A WAVE of emotions engulf Cicero Links (32), as he recounts his time as a professional rugby player in Namibia. Links suffered a severe head injury in 2008, followed by a back injury in 2010, which ended his active rugby playing days.
Links said he started playing touch-rugby as early as the age of six, and had over the years taken a liking to the sport.
At eight, he ventured into playing football, but this was not to last as his love for rugby took over in his high school years.
This followed through to his university years, where the athlete played for the University of Namibia (Unam)’s rugby team.
Links was serious about the sport. During his senior high school year and early university years, he “picked up weight” for the sport. He was physically sturdy, and first took the position as ‘lock’, but switched to being a flanker, a position which required him to be bulky as he was at the line of defence.
However, it was not until the winter of 2008 after he succumbed to his first major injury on his head that his physical and phycological health began to deteriorate.
“It was the second-last league match against Kudus of Walvis Bay. It was a head-on collision with the opposition, on the right side of the head,” he remembered.
The athlete was knocked out for about six minutes, with blood dripping from his nose.
After treatment and during the time he spent recuperating, he could not stand for more than two hours at a time before collapsing.
Although he was not bed-ridden or wheelchair-bound, Links said he suffered dizziness, disorientation and migraines.
“It was like someone taking a hammer and hitting me on the head,” he said, “Like someone taking a belt and twisting it around my head”.
Although he was worried about his injury, a few months afterwards, he was up and running again. He was, however, warned by his doctors to refrain from the sport, but that did not keep him from putting the ball down.
“If I can stand on my feet again, I’m fine”, Links said was his mentality at the time.
But 2010 would be the last time he ever played on the field again, after his second major injury on his back in another league game at the time.
In the 68th minute of that game, while the athlete was engaged in a scrum, he fell head-first to the ground, with his back exposed. The heavy opposition players landed on his back.
“I laid there for four minutes, and when the ambulance came, I pointed out the pain in the middle of my back,” he recalled. “I could hear my bones pop.”
There was acute pain on his upper back when he was laying on the ground in agony. The only thought in his head was whether he would walk again.

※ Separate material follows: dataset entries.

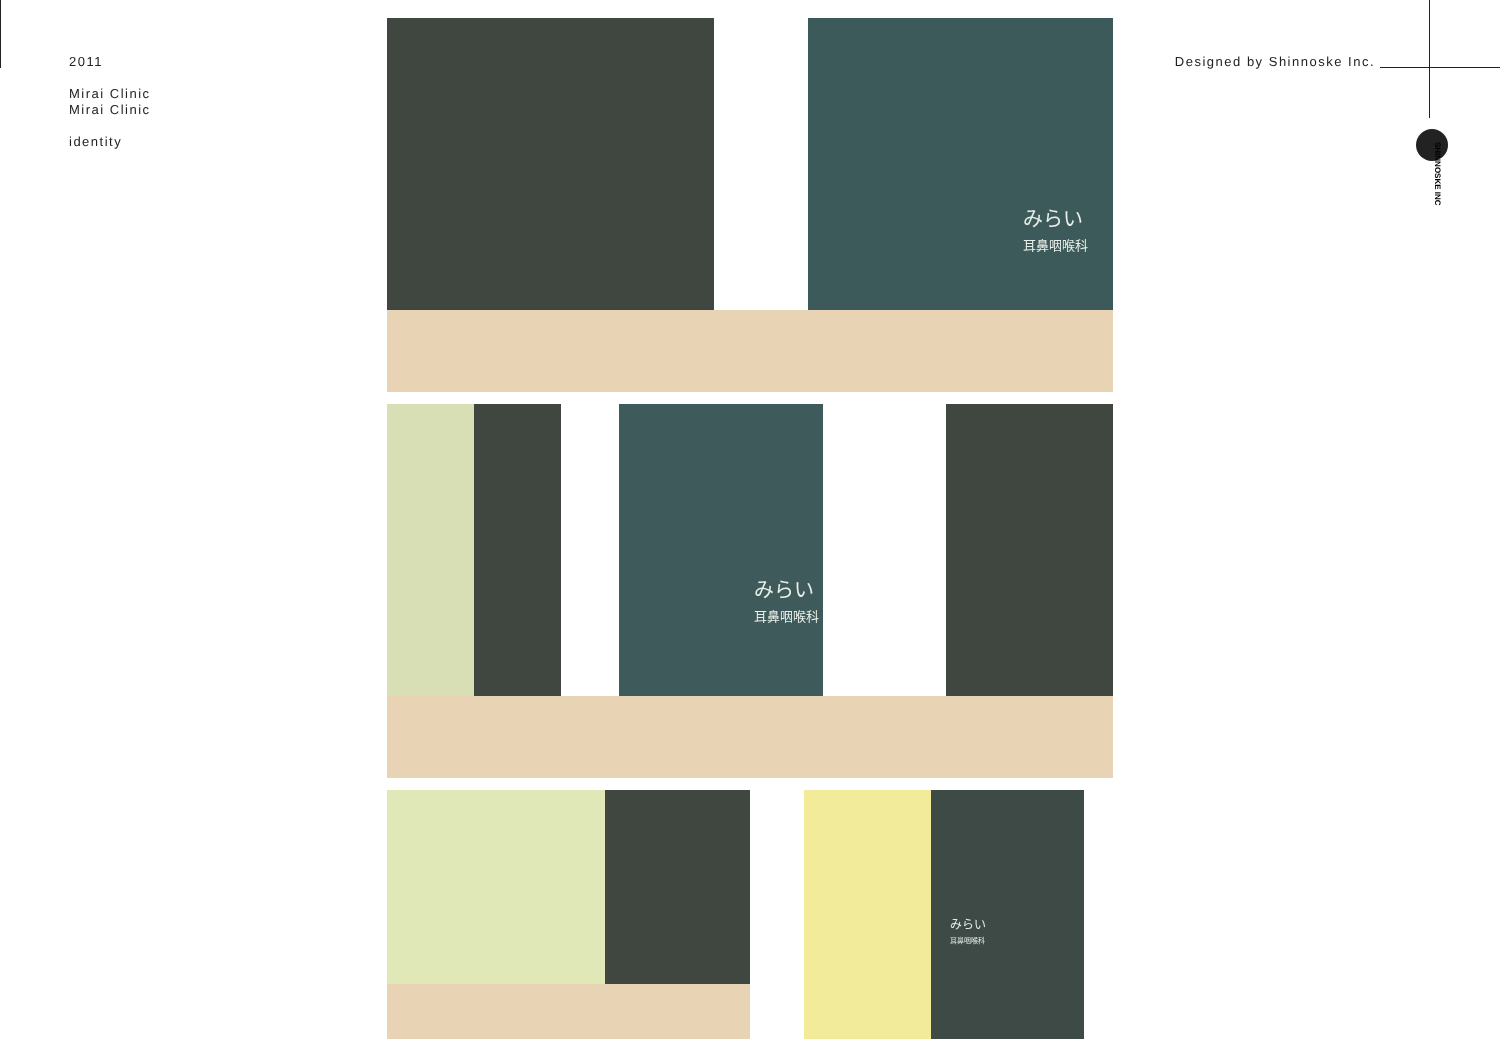2011
Mirai Clinic
Mirai Clinic
identity
Designed by Shinnoske Inc.
SHINNOSKE INC
みらい
耳鼻咽喉科
みらい
耳鼻咽喉科
みらい
耳鼻咽喉科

“I’m not playing anymore, thank God I’m not paralysed,” was what he told himself after the injury. “I’m not going to sugar-coat it because it is dangerous,” he explained.
Links said he would have been dead had he continued the sport, noting that it was a blessing in disguise and a wake-up call to leave the sport.
Most importantly, the ex-athlete left rugby because he wanted to spent more time with his daughter.
“I started to look at the sport differently,” he added. He questioned the sport, and said that anyone who played it was racing to their death. Today, he sees a physiotherapist every six months, and experiences physical and psychological problems. “I have to read articles at least three times to fully understand them,” he said. The ex-athlete now has trained his brain to read better.
When he bends his back, he still experiences severe back pain.
“I usually slouch to ease the pain, but slouching then causes breathing problems. I feel a spike in my spine, sometimes,” he added.
“I have asked my doctor if I don’t have some blood clot on my brain because I am paranoid,” he continued.
According to Gobabis-based physiotherapist, Togareti Gahadza, injuries are measured from grades one to four, with one being minor pain, and four being very painful.
He added that sports injuries are inevitable. But if players are “fully fit, well-trained and calculated”, they have better chances at recuperating well.
In his practice, Gahadza is also faced with counselling patients as they get depressed and sometimes feel hopeless.
Patients also run from doctor to doctor within the first year or two of an accident or bad injury, seeking appropriate specialist attention, and “it can also be a huge financial loss,” he said.